The session was extremely engaging and fun, thank you so much for putting in the effort to run the activity and encourage discussion 🙂 I think we all enjoyed it and learned a lot that way.


Thank you for everything! It was an incredible lecture and promoted critical thinking (not just for critically appraising research papers)

Your contribution to the session last year was so wonderful it would be really lovely to include it again. 

  • The session I have designed for at Kings explores the messy and magical entanglements between affective disorders (like depression, bipolar disorder and anxiety disorders) and creativity (encompassing ‘big C’ like genius inventions across to the professional creative arts and small, everyday creativity).
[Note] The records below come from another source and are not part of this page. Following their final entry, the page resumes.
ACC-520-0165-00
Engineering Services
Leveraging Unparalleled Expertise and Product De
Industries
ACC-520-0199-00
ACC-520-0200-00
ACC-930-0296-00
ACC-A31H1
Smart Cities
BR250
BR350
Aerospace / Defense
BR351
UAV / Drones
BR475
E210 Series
  • My approach as a teacher seek to dispel both romantic/exceptionalist (and ultimately othering) tropes that mythologise the suffering of creatives, as well as medical/deficit models that pathologise/medicalise difference and de-humanise/demonise/other people. I have, since 2021, focused my session on developing students’ critical and creative thinking, as well as their discursive skills and most importantly, empathy, to bring into the clinical space when working with patients.
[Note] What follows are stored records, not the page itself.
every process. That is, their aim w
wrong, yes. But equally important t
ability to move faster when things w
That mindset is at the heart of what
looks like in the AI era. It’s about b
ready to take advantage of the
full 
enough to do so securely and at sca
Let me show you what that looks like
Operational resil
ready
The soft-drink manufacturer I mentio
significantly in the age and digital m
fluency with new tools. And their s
  • My creative intervention is significant given that the participants of the course comprise health professionals like psychiatrists, GPs, psychologists, neuroscientists, biomedicine, related medical professionals and pharmaceutical scientists, and that the course is offered under the world-leading Institute of Psychiatry, Psychology and Neuroscience which is renowned for its research on the study of — and fixing — the human brain and mind, and where I was previously an artist-in-residence who led an award-winning art-psychiatry commission.
  • The session draws on my extensive research across creativity and psychiatry, professional observations as well as lived experience as a neurodivergent person. I have also designed my course in response to Kings’ students’ diverse professional and academic backgrounds as well as intellectual capacity for challenge.
  • Process: I break students into groups to discuss their diverse and sometimes divergent viewpoints based on readings that myself and Dr Zunszain have sourced and set. Within their small groups, students (co-)create post-it notes to outline their arguments. This is followed by an open discussion – and we end with new questions, instead of deterministic/reductive conclusions.
  • According to the course website, the Affective Disorders MSc offers the study of all aspects of affective disorders, ranging from their characterisation and assessment to the challenges in treating these conditions.
  • The course is designed to be interdisciplinary and its focus is on both biological and psychological aspects. It is therefore suitable for students who seek to broaden their knowledge beyond professional boundaries, such as medicine and psychology.
  • The target participants include: psychiatrists, GPs, psychologists, neuroscientists, biomedicine, related medical professionals and pharmaceutical scientists. It is particularly suitable for health professionals who wish to refocus their career and specialise in affective disorders. It is equally suitable for health professionals who already work in a relevant field and wish to gain recognition for their expertise. It is very well suited for psychology graduates who wish to pursue clinical psychology training, or graduates from any related discipline who consider pursuing a research PhD in affective disorders.